The hiring freeze recently enacted by the Ogle County Board paved the way Tuesday evening for approval of a staffing needs study.
The board voted 17-7 to spend up to $27,500 to hire Sikich LLP, of Naperville, to determine how many employees the county needs in several of its departments and how many it can afford.
Finance Committee Chairman Greg Sparrow, of Rochelle, recommended the move as a follow-up to implementing a hiring freeze at its Sept. 19 meeting.
Board member Lee Meyers, of Byron, was opposed to spending the money for an outside firm to do the study.
“Our department heads know their staffing needs,” he said. “If they don’t know, they shouldn’t be department heads.”
Board member Ron Colson, of Mt. Morris, asked why certain departments — Animal Control, Solid Waste, the Health Department, and the Highway Department — were excluded from the study.

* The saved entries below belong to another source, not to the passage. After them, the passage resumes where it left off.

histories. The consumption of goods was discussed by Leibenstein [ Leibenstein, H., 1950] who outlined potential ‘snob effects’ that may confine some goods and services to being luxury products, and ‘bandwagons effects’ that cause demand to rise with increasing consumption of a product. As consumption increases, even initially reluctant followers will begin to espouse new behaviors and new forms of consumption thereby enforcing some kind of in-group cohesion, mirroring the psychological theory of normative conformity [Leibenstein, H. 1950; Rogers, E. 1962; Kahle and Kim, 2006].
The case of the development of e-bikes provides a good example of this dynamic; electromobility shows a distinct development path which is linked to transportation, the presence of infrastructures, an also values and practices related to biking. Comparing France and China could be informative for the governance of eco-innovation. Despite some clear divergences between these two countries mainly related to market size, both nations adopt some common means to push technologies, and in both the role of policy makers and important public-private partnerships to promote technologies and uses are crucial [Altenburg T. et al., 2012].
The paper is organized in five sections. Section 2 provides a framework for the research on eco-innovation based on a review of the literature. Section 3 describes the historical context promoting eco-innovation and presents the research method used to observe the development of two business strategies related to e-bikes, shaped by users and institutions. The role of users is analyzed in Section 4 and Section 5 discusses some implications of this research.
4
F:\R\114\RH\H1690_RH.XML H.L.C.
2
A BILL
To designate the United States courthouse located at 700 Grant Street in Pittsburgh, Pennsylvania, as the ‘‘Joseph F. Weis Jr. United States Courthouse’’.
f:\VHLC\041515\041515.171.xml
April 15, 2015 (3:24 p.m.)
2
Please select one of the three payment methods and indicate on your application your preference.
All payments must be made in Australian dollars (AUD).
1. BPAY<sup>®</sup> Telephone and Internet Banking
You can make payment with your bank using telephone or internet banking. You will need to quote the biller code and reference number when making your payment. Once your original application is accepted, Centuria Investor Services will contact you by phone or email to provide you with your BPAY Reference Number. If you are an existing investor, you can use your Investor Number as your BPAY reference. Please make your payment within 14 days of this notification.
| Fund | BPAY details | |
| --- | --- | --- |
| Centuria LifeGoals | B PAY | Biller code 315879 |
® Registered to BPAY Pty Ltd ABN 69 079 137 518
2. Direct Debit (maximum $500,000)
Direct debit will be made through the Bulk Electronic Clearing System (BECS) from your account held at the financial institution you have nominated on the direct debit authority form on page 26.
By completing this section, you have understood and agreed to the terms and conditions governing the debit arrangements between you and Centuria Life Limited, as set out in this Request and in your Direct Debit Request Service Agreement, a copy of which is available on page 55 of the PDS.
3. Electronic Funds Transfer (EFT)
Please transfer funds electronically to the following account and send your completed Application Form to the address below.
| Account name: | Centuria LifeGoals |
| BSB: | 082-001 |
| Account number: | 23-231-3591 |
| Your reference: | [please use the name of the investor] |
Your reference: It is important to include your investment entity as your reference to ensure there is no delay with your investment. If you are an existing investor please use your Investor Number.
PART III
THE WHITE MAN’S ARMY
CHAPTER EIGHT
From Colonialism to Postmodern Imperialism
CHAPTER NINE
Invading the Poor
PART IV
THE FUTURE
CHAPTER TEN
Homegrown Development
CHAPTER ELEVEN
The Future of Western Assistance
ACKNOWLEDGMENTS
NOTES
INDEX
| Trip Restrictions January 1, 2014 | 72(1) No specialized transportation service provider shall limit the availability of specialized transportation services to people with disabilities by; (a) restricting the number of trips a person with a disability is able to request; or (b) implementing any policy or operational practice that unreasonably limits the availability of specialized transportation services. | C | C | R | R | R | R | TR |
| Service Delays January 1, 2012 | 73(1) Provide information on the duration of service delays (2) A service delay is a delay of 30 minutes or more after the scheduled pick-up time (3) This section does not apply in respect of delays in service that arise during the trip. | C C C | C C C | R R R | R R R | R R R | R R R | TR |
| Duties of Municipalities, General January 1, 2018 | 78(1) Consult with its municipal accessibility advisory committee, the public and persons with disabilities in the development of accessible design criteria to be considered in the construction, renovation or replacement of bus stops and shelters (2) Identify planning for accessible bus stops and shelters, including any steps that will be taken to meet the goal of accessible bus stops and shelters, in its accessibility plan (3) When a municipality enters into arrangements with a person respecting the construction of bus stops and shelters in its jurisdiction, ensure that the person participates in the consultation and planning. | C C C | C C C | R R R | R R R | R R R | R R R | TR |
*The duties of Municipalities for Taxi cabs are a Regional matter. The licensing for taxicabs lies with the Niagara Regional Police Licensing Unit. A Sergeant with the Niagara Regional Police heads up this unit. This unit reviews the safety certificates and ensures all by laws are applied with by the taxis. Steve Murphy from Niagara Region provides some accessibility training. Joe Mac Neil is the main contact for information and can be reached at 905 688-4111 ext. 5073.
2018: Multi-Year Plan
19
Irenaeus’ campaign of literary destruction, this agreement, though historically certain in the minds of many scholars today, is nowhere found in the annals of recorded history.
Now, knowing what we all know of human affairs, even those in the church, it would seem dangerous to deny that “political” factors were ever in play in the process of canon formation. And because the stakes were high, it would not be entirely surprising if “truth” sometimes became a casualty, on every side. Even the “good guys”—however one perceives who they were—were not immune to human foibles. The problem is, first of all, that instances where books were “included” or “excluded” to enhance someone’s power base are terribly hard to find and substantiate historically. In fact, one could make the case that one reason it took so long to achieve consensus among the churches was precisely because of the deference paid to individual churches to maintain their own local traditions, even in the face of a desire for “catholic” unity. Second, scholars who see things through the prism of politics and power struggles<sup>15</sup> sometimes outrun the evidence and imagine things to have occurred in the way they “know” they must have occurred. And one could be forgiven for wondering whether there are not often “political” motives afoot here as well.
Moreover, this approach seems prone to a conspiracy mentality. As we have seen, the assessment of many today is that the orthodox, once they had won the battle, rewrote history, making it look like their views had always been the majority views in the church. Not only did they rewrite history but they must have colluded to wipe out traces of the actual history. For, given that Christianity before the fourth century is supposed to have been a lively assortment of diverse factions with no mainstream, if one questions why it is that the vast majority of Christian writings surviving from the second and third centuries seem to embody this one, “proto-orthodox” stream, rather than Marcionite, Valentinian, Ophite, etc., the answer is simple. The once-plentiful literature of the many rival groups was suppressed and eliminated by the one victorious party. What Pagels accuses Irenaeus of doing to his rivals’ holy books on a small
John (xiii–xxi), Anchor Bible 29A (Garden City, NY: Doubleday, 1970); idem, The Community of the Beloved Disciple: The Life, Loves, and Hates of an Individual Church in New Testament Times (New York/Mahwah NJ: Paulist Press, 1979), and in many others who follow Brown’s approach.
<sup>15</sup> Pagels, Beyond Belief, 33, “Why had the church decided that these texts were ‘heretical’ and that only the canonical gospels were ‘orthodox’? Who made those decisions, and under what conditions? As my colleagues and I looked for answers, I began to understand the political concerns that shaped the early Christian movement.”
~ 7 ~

Sparrow said only the departments whose budgets come from the cash-strapped General Fund will be studied.
He told the board last month that the General Fund is facing a projected deficit of $854,000 next year unless it takes steps to reduce expenses and bolster revenues.
The hiring freeze went into effect immediately.
Sparrow said 25 to 40 percent of county employees will be eligible for retirement in the next couple of years, and not refilling those positions will save the county a substantial amount of money.
The county employs more than 200 people.
Sparrow also recommended freezing wages, but no decision has been made on that.
The new fiscal year begins Dec. 1. A budget hearing is set for Oct. 30.
In a related matter, the board hiked two county fees in an effort to increase revenue for the coming year.
They increased the circuit clerk’s document storage fee and clerk’s automation fee from $10 to $25
Board member Pat Saunders voted no to both increases.
She said Judge Robert Hanson voiced his opposition at a Finance Committee meeting.
Sparrow said the other four counties in the 15th Judicial Circuit are already charging the $25 fees.
“The circuit clerk [Kim Stahl] endorses it,” he said. “We’re looking for ways to raise revenue. This is one of them.”